Туу-Тикки отпустила его и отплыла на середину бассейна. Ее собранные в пучок под затылком волосы украшали цветы. Кроме цветов в волосах, на ней не было ничего.
— И каково тебе было быть эльфом? — засмеялась она.
Грен присел, окунаясь по подбородок, оттолкнулся от дна и поплыл к ней. Доплыл, завис в плотной прозрачной воде.
— Я был эльфийским менестрелем. Зачаровывал шерифа и его войско, поднимал в бой вольных стрелков, исцелял музыкой раненых. Кажется, под меня переписали часть правил в последний момент.
— Ничего, что арфа была в чехле?
— Я завернул ее в плащ, так правильнее. Ты прости, что я так поздно — я еще играл после, пока все собирали лагерь.

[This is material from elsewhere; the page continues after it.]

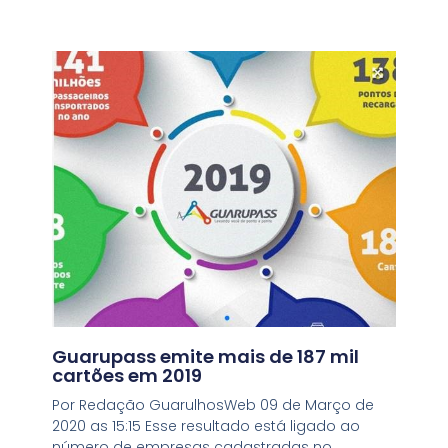
Guarupass emite mais de 187 mil
cartões em 2019
Por Redação GuarulhosWeb 09 de Março de
2020 as 15:15 Esse resultado está ligado ao
número de empresas cadastradas no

— Отмазался от уборки, значит?
— Можно и так сказать. Гинко ушел, ты знаешь?
— На Клеа?
— Нет, кажется, к леди Наари.
— Значит, до утра не придет. Он устал здесь.
— Устал отдыхать? — не понял Грен.
— Ну да. Слишком долгий отдых деятельного человека утомляет. Он же почти здоров. Ты поплаваешь еще или пойдем ужинать?
— Я не голоден, — Грен попробовал пожать плечами в воде и едва не ушел с головой. Вынырнул, отплевываясь, и спросил: — Краска потекла?